Saya sering mengamati orang-orang hebat di masa muda nya, lalu membandingkan di masa tua nya. Mereka seringkali mengatakan: "Saya dulu begini.." atau "Saya dulu pernah menjadi ini dan menjadi itu.."
Tapi sehebat apa pun seseorang jika sudah berusia lanjut, tak lagi dihargai dan dihormati sebagaimana masa muda nya dulu, masa jaya nya. Fisik nya melemah, kata-kata nya tak lagi didengarkan, pengaruh nya sudah tak lagi diperhitungkan.
Padahal dulu nya sering mengendarai mobil, sekarang duduk lemah di atas kursi roda.
Kemarin yang sering sibuk dengan gadget, sekarang gemetaran memegang tasbih.
Dahulu yang sering mengenakan parfum branded, kini berganti bau minyak angin dan minyak urut.
Apakah pada usia melemah itu kita baru akan mendekati ALLAH? Apakah dalam kondisi uzur itu kita baru akan merangkak menuju masjid? Apakah dengan keadaan gemetaran, kita baru akan memegang tasbih dan menyentuh AlQur'an?
Usia manusia sangat terbatas dan hidup ini sangat singkat. Lantas, apakah urusan akhirat hanya disisakan di penghujung usia? Apakah hidup hanya untuk bekerja, bekerja, mengejar dunia, mengejar pangkat dan jabatan semata? Mengumpulkan kekayaan sebanyak-banyaknya?
Jika hidup hanya dihabiskan untuk kerja, kerja, kerja dan kerja, lantas apakah sesudah kematian kita akan istirahat begitu saja?

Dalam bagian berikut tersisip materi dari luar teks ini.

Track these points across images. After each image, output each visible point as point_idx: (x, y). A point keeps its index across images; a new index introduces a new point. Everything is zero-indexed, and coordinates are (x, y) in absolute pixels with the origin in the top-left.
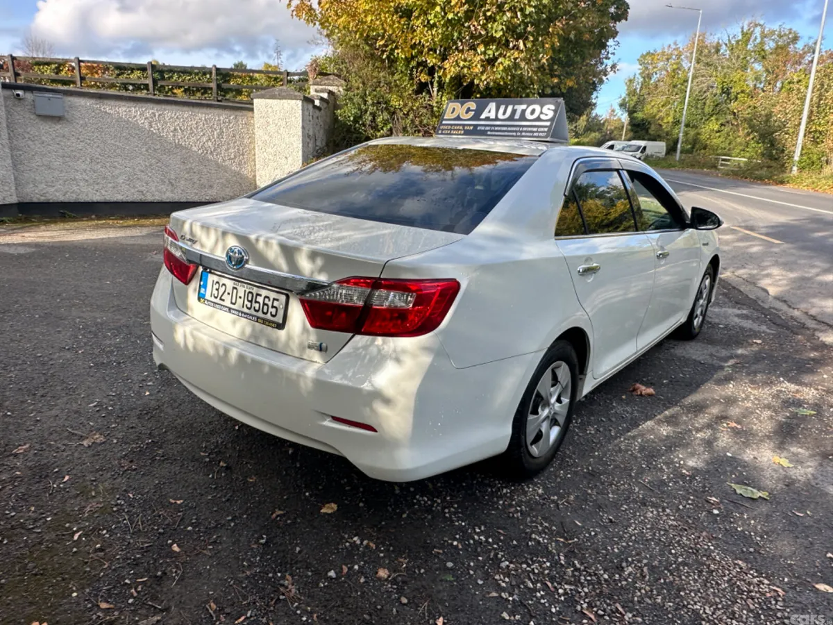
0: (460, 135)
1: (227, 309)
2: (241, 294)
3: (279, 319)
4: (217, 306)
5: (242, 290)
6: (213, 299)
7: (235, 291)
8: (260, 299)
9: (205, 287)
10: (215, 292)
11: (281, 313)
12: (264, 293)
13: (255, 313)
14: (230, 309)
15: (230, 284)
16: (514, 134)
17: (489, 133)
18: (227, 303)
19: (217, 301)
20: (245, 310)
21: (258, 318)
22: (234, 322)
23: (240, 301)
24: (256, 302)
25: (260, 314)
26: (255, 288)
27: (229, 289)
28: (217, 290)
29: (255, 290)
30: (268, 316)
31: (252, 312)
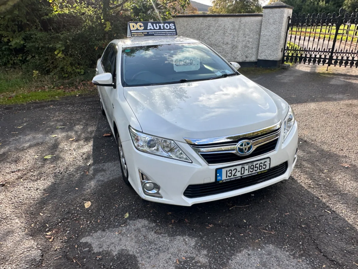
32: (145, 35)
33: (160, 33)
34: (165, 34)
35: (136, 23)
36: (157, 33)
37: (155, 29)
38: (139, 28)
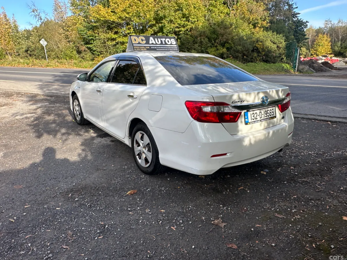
0: (145, 50)
1: (260, 121)
2: (263, 113)
3: (274, 115)
4: (255, 122)
5: (263, 112)
6: (253, 121)
7: (261, 113)
8: (269, 112)
9: (248, 118)
10: (253, 118)
11: (274, 113)
12: (269, 109)
13: (268, 117)
14: (261, 120)
15: (258, 112)
16: (167, 50)
17: (157, 49)
18: (259, 119)
19: (255, 120)
20: (265, 118)
21: (270, 118)
22: (261, 125)
23: (263, 116)
24: (268, 113)
25: (270, 117)
26: (267, 109)
27: (258, 114)
28: (254, 116)
29: (267, 110)
30: (272, 116)
31: (267, 117)
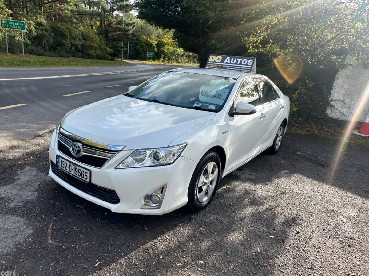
32: (219, 67)
33: (234, 67)
34: (239, 69)
35: (216, 56)
36: (231, 67)
37: (230, 63)
38: (217, 61)
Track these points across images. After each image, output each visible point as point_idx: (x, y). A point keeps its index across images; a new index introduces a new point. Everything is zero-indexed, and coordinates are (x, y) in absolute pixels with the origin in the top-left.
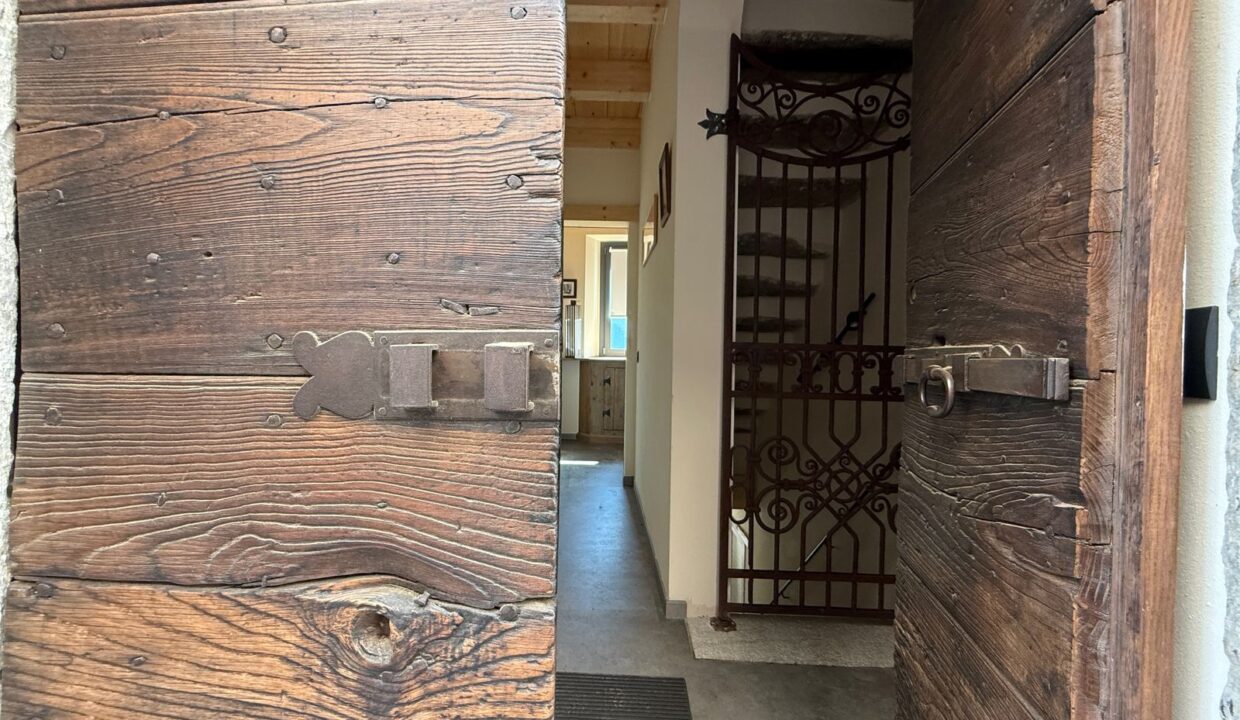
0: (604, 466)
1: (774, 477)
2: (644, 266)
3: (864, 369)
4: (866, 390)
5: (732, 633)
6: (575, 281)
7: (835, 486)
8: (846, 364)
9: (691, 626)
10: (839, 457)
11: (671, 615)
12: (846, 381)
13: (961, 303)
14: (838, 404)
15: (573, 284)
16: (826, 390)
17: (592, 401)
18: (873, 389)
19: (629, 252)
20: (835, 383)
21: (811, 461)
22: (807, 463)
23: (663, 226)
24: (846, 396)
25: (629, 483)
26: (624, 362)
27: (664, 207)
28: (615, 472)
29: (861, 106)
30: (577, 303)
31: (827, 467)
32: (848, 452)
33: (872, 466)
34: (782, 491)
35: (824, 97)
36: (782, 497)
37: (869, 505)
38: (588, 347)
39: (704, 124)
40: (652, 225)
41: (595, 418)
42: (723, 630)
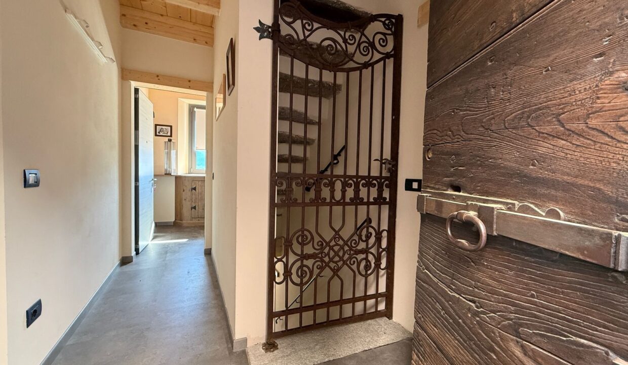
0: (191, 242)
1: (300, 253)
2: (217, 120)
3: (347, 188)
4: (347, 200)
5: (276, 352)
6: (171, 127)
7: (332, 254)
8: (338, 185)
9: (250, 353)
10: (334, 238)
11: (237, 348)
12: (338, 196)
13: (481, 165)
14: (334, 208)
15: (169, 128)
16: (328, 200)
17: (184, 201)
18: (351, 199)
19: (207, 112)
20: (332, 197)
21: (320, 241)
22: (318, 243)
23: (229, 95)
24: (338, 203)
25: (208, 253)
26: (204, 177)
27: (230, 81)
28: (199, 245)
29: (347, 39)
30: (173, 141)
31: (328, 244)
32: (339, 235)
33: (350, 241)
34: (304, 261)
35: (328, 29)
36: (304, 263)
37: (348, 262)
38: (181, 168)
39: (257, 29)
40: (222, 96)
41: (186, 211)
42: (270, 352)
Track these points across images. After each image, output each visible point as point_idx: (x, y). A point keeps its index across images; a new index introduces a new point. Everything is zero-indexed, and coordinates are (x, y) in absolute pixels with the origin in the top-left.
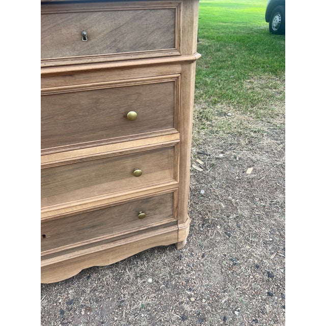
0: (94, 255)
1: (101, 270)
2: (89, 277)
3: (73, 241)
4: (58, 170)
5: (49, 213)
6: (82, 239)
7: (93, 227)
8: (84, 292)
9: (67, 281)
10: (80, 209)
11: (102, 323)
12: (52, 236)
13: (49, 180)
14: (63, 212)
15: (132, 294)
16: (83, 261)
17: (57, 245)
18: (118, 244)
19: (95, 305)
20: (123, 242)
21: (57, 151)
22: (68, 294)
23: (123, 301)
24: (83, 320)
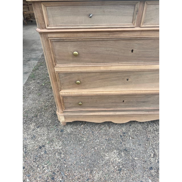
0: (138, 115)
1: (136, 124)
2: (130, 125)
3: (133, 106)
4: (145, 73)
5: (131, 91)
6: (137, 107)
7: (144, 102)
8: (129, 131)
9: (120, 124)
10: (144, 92)
11: (140, 145)
12: (126, 102)
13: (140, 76)
14: (137, 92)
15: (153, 137)
16: (132, 117)
17: (126, 106)
18: (150, 113)
19: (135, 137)
20: (152, 113)
21: (150, 64)
22: (122, 130)
23: (149, 139)
24: (131, 141)
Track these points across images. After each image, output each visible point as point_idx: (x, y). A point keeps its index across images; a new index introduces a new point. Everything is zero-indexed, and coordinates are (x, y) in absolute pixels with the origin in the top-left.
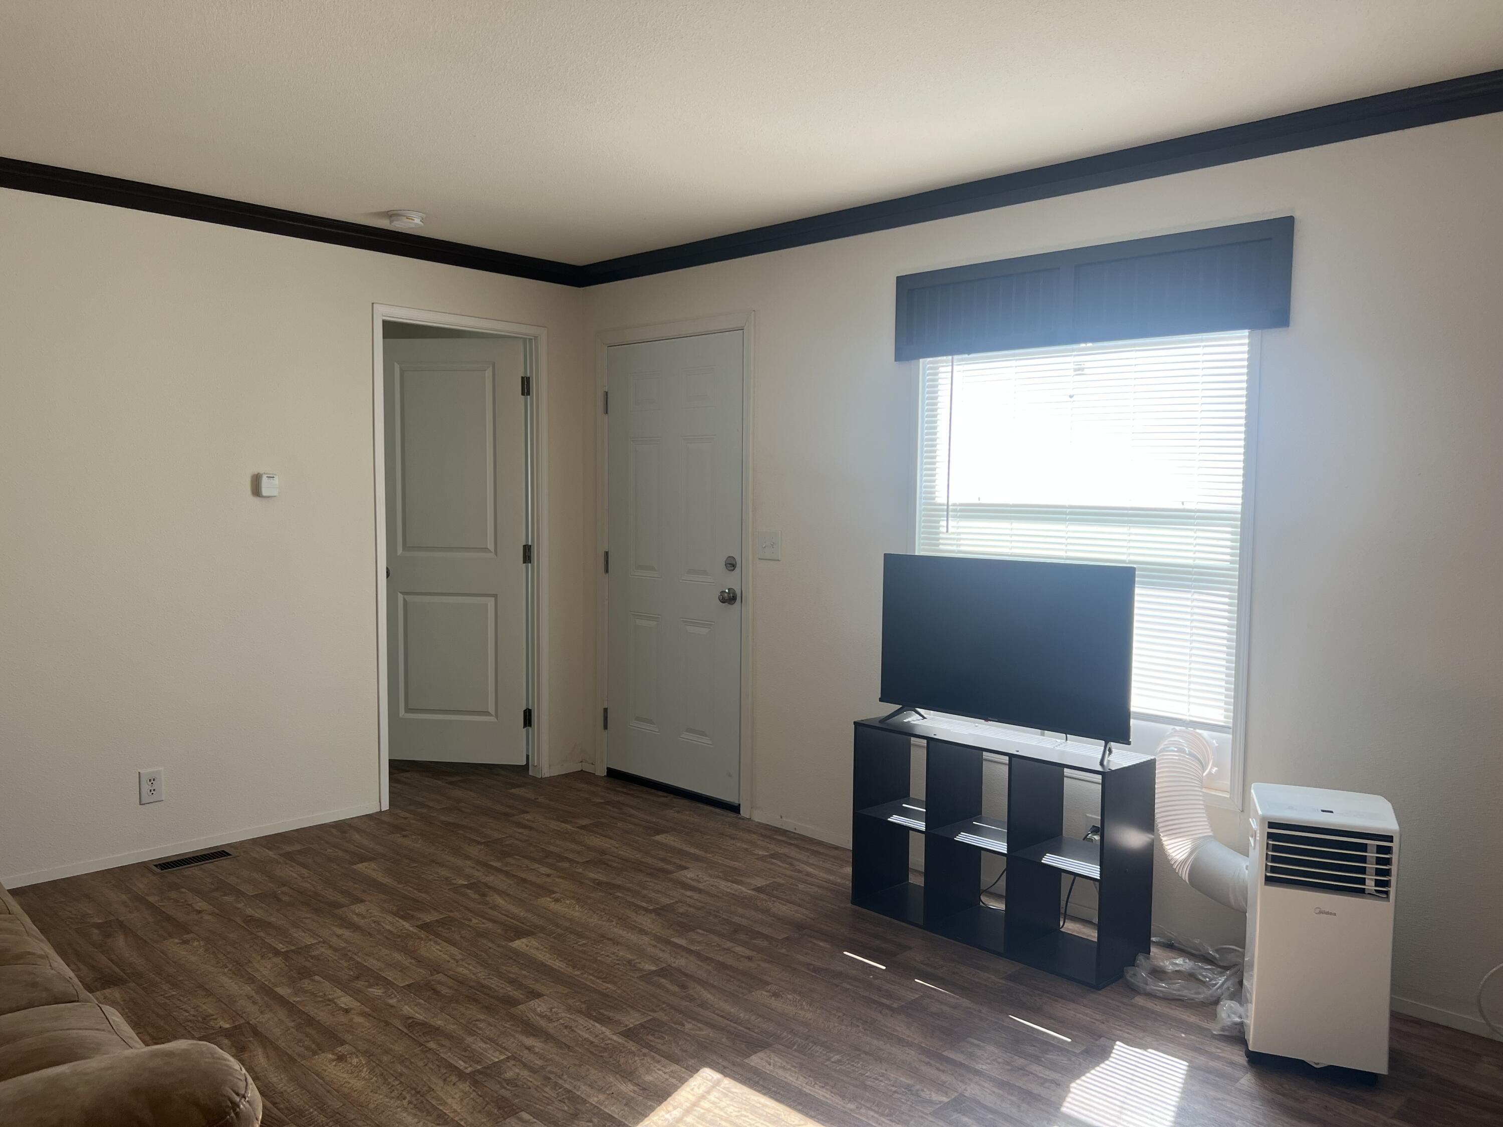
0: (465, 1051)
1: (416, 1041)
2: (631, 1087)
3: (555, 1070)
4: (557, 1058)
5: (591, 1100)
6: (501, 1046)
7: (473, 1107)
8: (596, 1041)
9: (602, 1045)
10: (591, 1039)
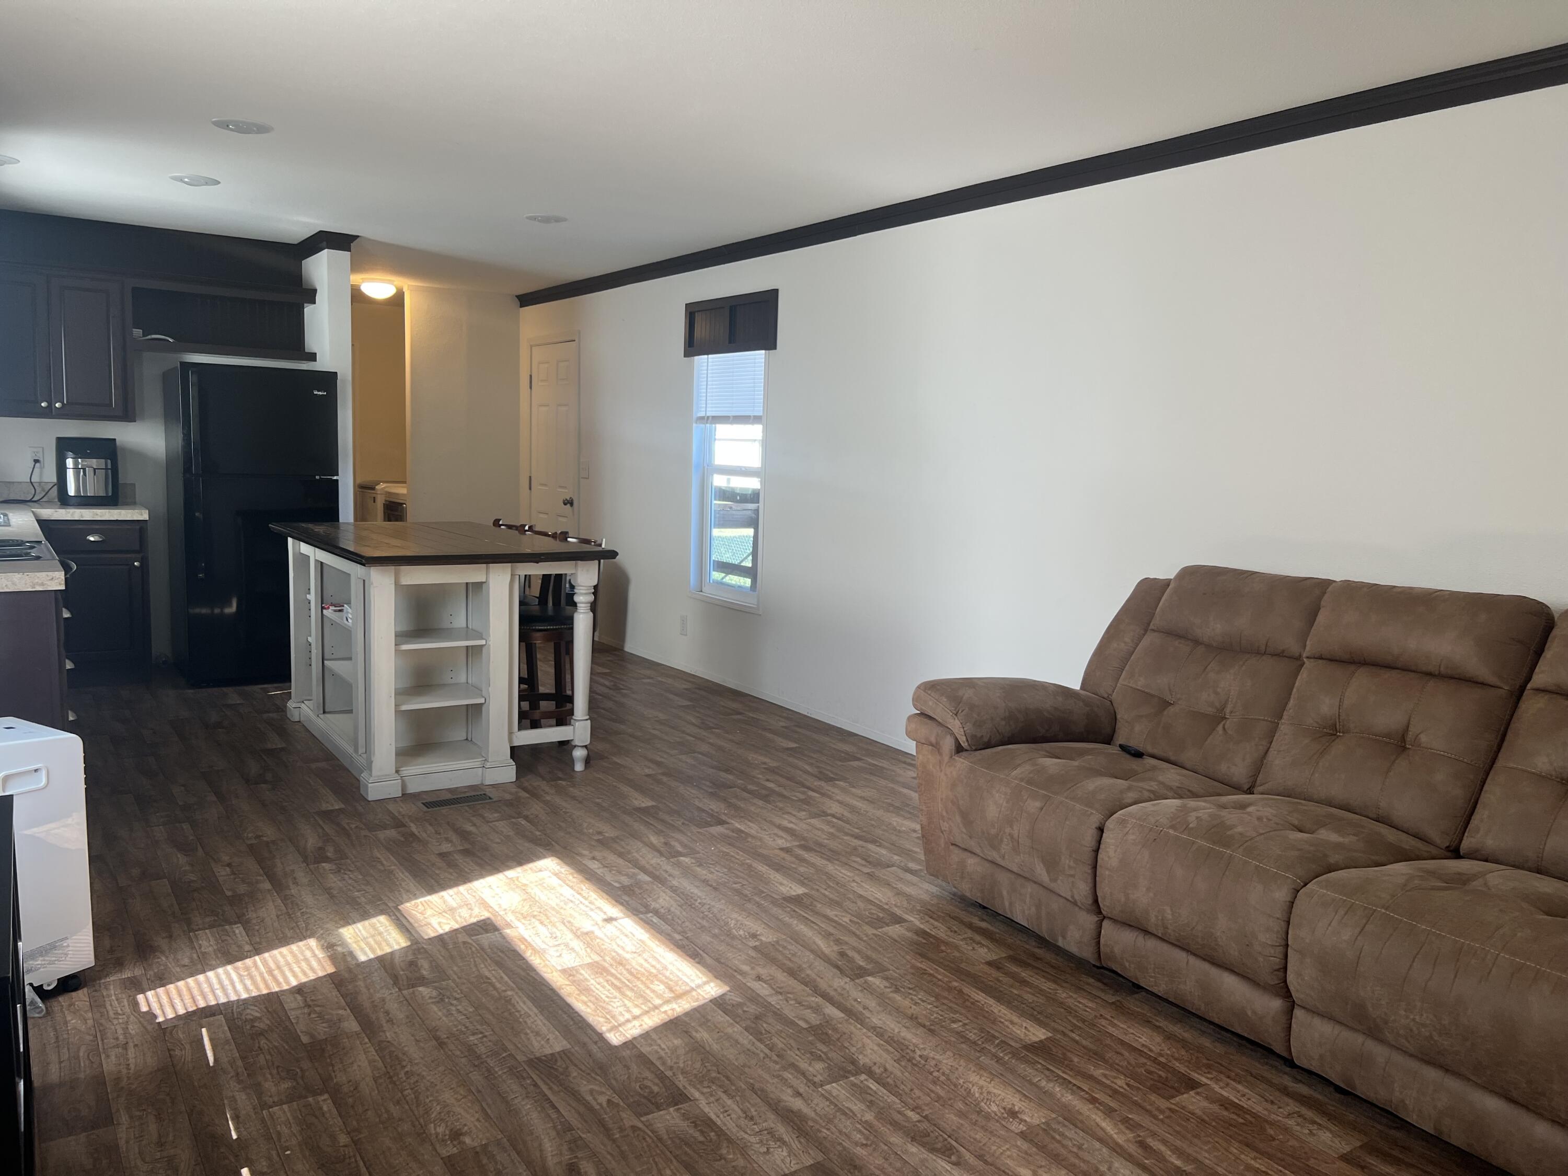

Ternyata tidak, hidup di dunia ini hanya fase singkat untuk melanjutkan fase panjang berikutnya: sakratul maut, tanya jawab di alam kubur, hiburan atau siksaan alam kubur, kebangkitan dari alam kubur, hisab di padang mahsyar, mizan timbangan amal, melewati jembatan shiratal mustaqim hingga penentuan syurga atau neraka..
Saat ini kita lagi menanti giliran daftar tunggu saja kan dalam antrian kematian untuk menuju fase panjang selanjutnya?
Disebutkan bahwa orang-orang yang sudah terbaring di alam kubur, jika mereka bisa dikembalikan lagi ke dunia maka permintaan mereka hanya ingin bisa melaksanakan shalat dua rakaat yang nilai nya lebih baik dari seisi dunia.
Jadi, yang paling penting untuk diingat bahwa kita akan pulang menuju ke alam keabadian, tentu kita tidak akan menyia-nyiakan shalat, berzikir, membaca AlQur'an, beramal baik dan ibadah lain nya bukan?